Für die Fleischindustrie mag Herrn Zählers schöne Geschichte eine großartige Werbung sein. Wir allerdings bedauern, dass der feinsinnige Spanier sich kein subtileres Märchen einfallen ließ. Wieso begab er sich sofort in die Niederungen der Fleischeslust? Haben wir begeisterten Anhänger des Profiradsports nicht etwa ein Anrecht auf romantischere Legenden? Herr Zähler hätte zum Beispiel eine erbauliche Naturparabel erzählen können. Am Ruhetag erfasste ihn ein unstillbares Verlangen nach Wiesen und Weiden, Wäldern und Auen. Inmitten der bukolischen Idylle wurde er plötzlich von einer störrischen Biene attackiert. Jeder weiß, dass die Bienen heutzutage hochgradig verseucht sind, fliegende Bomben aus den geheimen Giftlabors der Industrie. Summ, summ, summ, Bienchen summ herum, ein kurzer Stich, und schon wuchsen Herrn Zähler Flügel. Mit Bienenpower hinein in die nächste Etappe – so war es, und nicht anders. Was kann Herr Zähler für die abrupten Wunder der Natur?
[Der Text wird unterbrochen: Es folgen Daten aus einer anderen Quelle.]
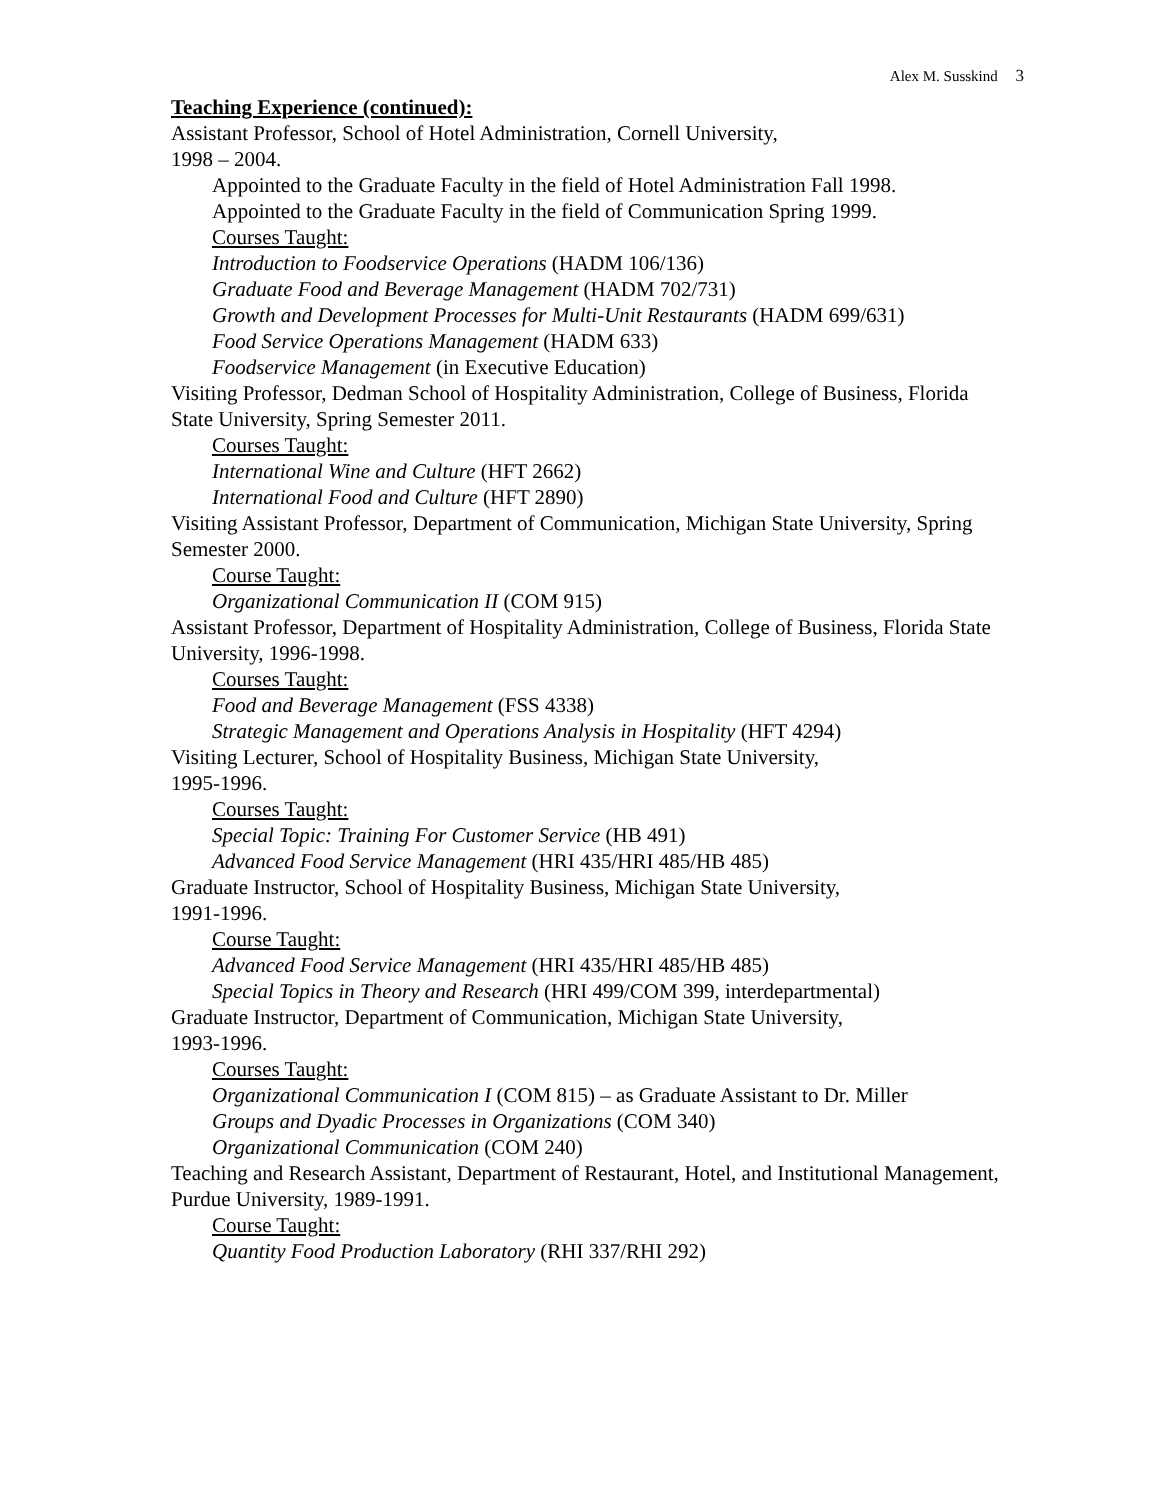Alex M. Susskind 3
Teaching Experience (continued):
Assistant Professor, School of Hotel Administration, Cornell University,
1998 – 2004.
Appointed to the Graduate Faculty in the field of Hotel Administration Fall 1998.
Appointed to the Graduate Faculty in the field of Communication Spring 1999.
Courses Taught:
Introduction to Foodservice Operations (HADM 106/136)
Graduate Food and Beverage Management (HADM 702/731)
Growth and Development Processes for Multi-Unit Restaurants (HADM 699/631)
Food Service Operations Management (HADM 633)
Foodservice Management (in Executive Education)
Visiting Professor, Dedman School of Hospitality Administration, College of Business, Florida State University, Spring Semester 2011.
Courses Taught:
International Wine and Culture (HFT 2662)
International Food and Culture (HFT 2890)
Visiting Assistant Professor, Department of Communication, Michigan State University, Spring Semester 2000.
Course Taught:
Organizational Communication II (COM 915)
Assistant Professor, Department of Hospitality Administration, College of Business, Florida State University, 1996-1998.
Courses Taught:
Food and Beverage Management (FSS 4338)
Strategic Management and Operations Analysis in Hospitality (HFT 4294)
Visiting Lecturer, School of Hospitality Business, Michigan State University,
1995-1996.
Courses Taught:
Special Topic: Training For Customer Service (HB 491)
Advanced Food Service Management (HRI 435/HRI 485/HB 485)
Graduate Instructor, School of Hospitality Business, Michigan State University,
1991-1996.
Course Taught:
Advanced Food Service Management (HRI 435/HRI 485/HB 485)
Special Topics in Theory and Research (HRI 499/COM 399, interdepartmental)
Graduate Instructor, Department of Communication, Michigan State University,
1993-1996.
Courses Taught:
Organizational Communication I (COM 815) – as Graduate Assistant to Dr. Miller
Groups and Dyadic Processes in Organizations (COM 340)
Organizational Communication (COM 240)
Teaching and Research Assistant, Department of Restaurant, Hotel, and Institutional Management, Purdue University, 1989-1991.
Course Taught:
Quantity Food Production Laboratory (RHI 337/RHI 292)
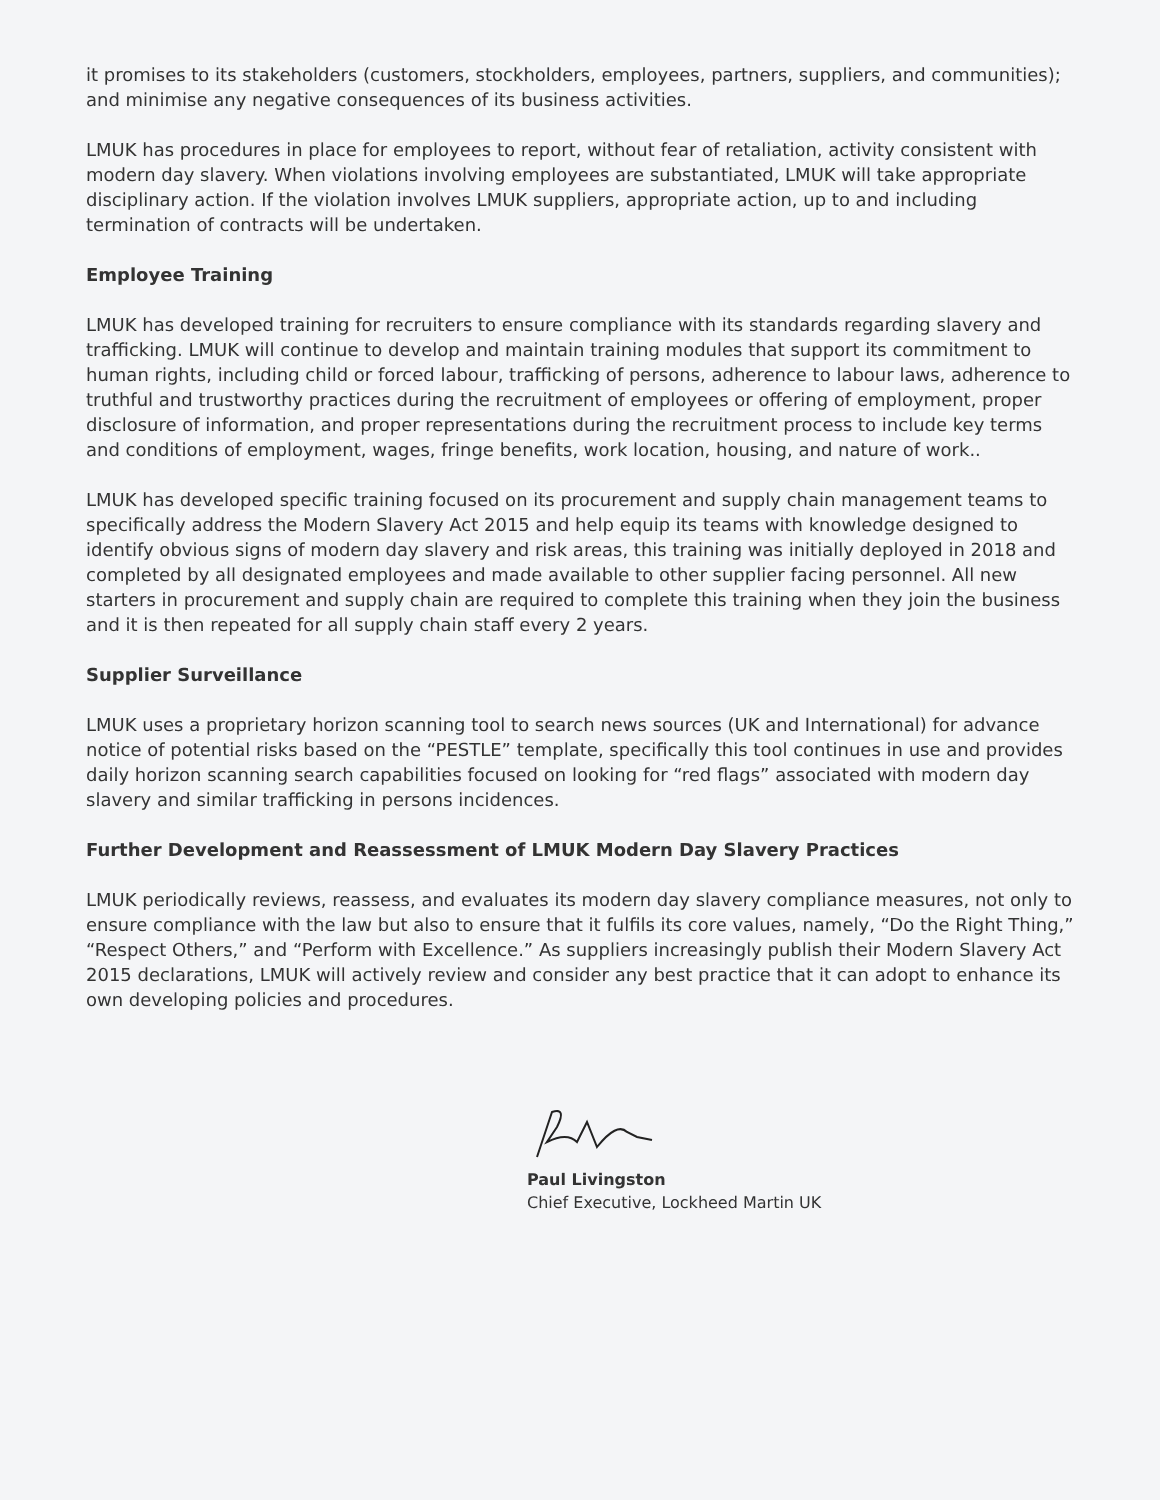it promises to its stakeholders (customers, stockholders, employees, partners, suppliers, and communities); and minimise any negative consequences of its business activities.
LMUK has procedures in place for employees to report, without fear of retaliation, activity consistent with modern day slavery. When violations involving employees are substantiated, LMUK will take appropriate disciplinary action. If the violation involves LMUK suppliers, appropriate action, up to and including termination of contracts will be undertaken.
Employee Training
LMUK has developed training for recruiters to ensure compliance with its standards regarding slavery and trafficking. LMUK will continue to develop and maintain training modules that support its commitment to human rights, including child or forced labour, trafficking of persons, adherence to labour laws, adherence to truthful and trustworthy practices during the recruitment of employees or offering of employment, proper disclosure of information, and proper representations during the recruitment process to include key terms and conditions of employment, wages, fringe benefits, work location, housing, and nature of work..
LMUK has developed specific training focused on its procurement and supply chain management teams to specifically address the Modern Slavery Act 2015 and help equip its teams with knowledge designed to identify obvious signs of modern day slavery and risk areas, this training was initially deployed in 2018 and completed by all designated employees and made available to other supplier facing personnel. All new starters in procurement and supply chain are required to complete this training when they join the business and it is then repeated for all supply chain staff every 2 years.
Supplier Surveillance
LMUK uses a proprietary horizon scanning tool to search news sources (UK and International) for advance notice of potential risks based on the “PESTLE” template, specifically this tool continues in use and provides daily horizon scanning search capabilities focused on looking for “red flags” associated with modern day slavery and similar trafficking in persons incidences.
Further Development and Reassessment of LMUK Modern Day Slavery Practices
LMUK periodically reviews, reassess, and evaluates its modern day slavery compliance measures, not only to ensure compliance with the law but also to ensure that it fulfils its core values, namely, “Do the Right Thing,” “Respect Others,” and “Perform with Excellence.” As suppliers increasingly publish their Modern Slavery Act 2015 declarations, LMUK will actively review and consider any best practice that it can adopt to enhance its own developing policies and procedures.
Paul Livingston
Chief Executive, Lockheed Martin UK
Oder könnte es sein, dass sich Herr Zähler am Ruhetag in einen Naturbezirk verlaufen hat, wo es überhaupt keine Bienen mehr gab? Wir lesen ja täglich, dass die Bienen weltweit einem mysteriösen Massensterben verfallen sind. Wahrscheinlich krepieren sie an unserer herrlich versauten Umwelt. Ja, dann müssen wir Herrn Zählers Märchen ein bisschen revidieren. Nicht von einer Biene wurde er beim entspannenden Wandern überfallen, sondern von einer höchst erregten Radsportanhängerin. Einer vor lauter Zähler-Bewunderung zappelnden Fanatikerin. Wir wissen ja, dass diese liebestollen Frauen sich heim-tückisch in der Natur verstecken, um das Objekt ihrer Radsportbegierde im ungünstigsten Augenblick am Wickel zu packen.
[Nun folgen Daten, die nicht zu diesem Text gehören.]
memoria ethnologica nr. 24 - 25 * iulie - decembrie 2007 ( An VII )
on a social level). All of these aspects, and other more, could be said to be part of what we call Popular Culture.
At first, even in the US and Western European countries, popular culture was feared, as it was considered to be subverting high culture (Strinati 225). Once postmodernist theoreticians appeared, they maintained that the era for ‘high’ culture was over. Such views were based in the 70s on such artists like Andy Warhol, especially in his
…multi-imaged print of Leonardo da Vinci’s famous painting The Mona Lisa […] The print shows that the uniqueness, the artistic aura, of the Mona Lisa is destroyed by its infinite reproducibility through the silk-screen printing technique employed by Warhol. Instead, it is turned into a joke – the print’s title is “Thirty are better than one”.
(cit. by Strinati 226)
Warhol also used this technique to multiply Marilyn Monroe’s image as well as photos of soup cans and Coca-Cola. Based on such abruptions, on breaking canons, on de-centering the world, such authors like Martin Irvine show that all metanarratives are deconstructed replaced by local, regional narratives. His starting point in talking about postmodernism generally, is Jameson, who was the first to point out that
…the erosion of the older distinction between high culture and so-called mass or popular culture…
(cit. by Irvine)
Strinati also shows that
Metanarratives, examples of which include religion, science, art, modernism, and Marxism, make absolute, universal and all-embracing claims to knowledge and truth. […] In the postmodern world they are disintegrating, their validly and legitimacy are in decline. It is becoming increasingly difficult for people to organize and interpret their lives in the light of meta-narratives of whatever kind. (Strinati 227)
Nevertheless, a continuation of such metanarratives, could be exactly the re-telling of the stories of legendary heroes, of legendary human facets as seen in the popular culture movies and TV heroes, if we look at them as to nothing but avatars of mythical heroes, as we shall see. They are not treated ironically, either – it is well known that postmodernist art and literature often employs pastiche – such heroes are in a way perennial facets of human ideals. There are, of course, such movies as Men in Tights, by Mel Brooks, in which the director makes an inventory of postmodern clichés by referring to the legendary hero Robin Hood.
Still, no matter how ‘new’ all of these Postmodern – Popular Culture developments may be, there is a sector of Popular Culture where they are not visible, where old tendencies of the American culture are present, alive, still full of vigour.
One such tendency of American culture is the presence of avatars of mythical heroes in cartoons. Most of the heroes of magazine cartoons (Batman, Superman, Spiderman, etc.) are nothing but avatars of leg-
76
Ein wichtiges, wenn nicht gar Ausschlag gebendes Detail sollten wir nicht vergessen. Die weiblichen fans von Herrn Zähler versetzen sich gern in Einklang mit ihren radelnden Idol. Dem gespritzten Radprofi nähern sie sich mit malerisch aufgespritzten Lippen. Wenn dieses reifendick geblähte Mundwerk zu einem begeisterten Kuss ausholt, ist Herr Zähler sogleich ein Vogel für die Katz. Denn die chirurgisch verbesserten Kusslippen enthalten mehr Clenbuterol als ein ganzes Dutzend saftiger Steaks. Je nach Grad der Euphorie wirkt ein einziger Kuss wie eine gewaltige Transfusion. Herr Zähler ist also eine Beute der überschwänglichen Fremdeinwirkung geworden. So war es, und nicht anders. Leider hat sich die draufgängerische Radsportamazone längst wieder ins Gebüsch verkrochen. Und lauert auf den nächsten champ.

Dürfen wir hoffen, mit diesen glaubwürdigen Hinweisen zur schnellen Aufklärung der Dopingaffäre um Herrn Zähler beigetragen zu haben? All den unverantwortlichen Spekulanten, die jetzt auch Herrn Schleck ins Spiel bringen möchten und nur darauf warten, eine Clenbuterol-Story Nummer zwei aufzutischen, möchten wir an dieser Stelle heftigst in die Parade fahren. Herr Schleck kann gar nicht gedopt sein, und zwar aus zwei einleuchtenden Gründen. Zum einen gehört er zum intelligentesten Volk der Welt. Über uns Luxemburger kann man lästern, soviel man will, unbestreitbar bleibt: unsere unschlagbare Intelligenz macht uns für alle Ewigkeit immun gegen die schäbigen Versuchungen des organisierten Betrugs.

Zum andern ist Herr Schleck ein eingefleischter Vegetarier. Er kommt also weder mit Steaks noch mit aufgespritzten Frauenlippen in Berührung. Vielmehr huldigt er den reinen Blüten und Früchten der Natur. Zu Hopfen und Malz etwa, zwei überaus lieblichen Pflänzchen, pflegt er eine geradezu symbiotische Beziehung. Hoffentlich verirrt sich nie eine verseuchte Biene in seinem Bierglas. Es wäre nicht auszudenken.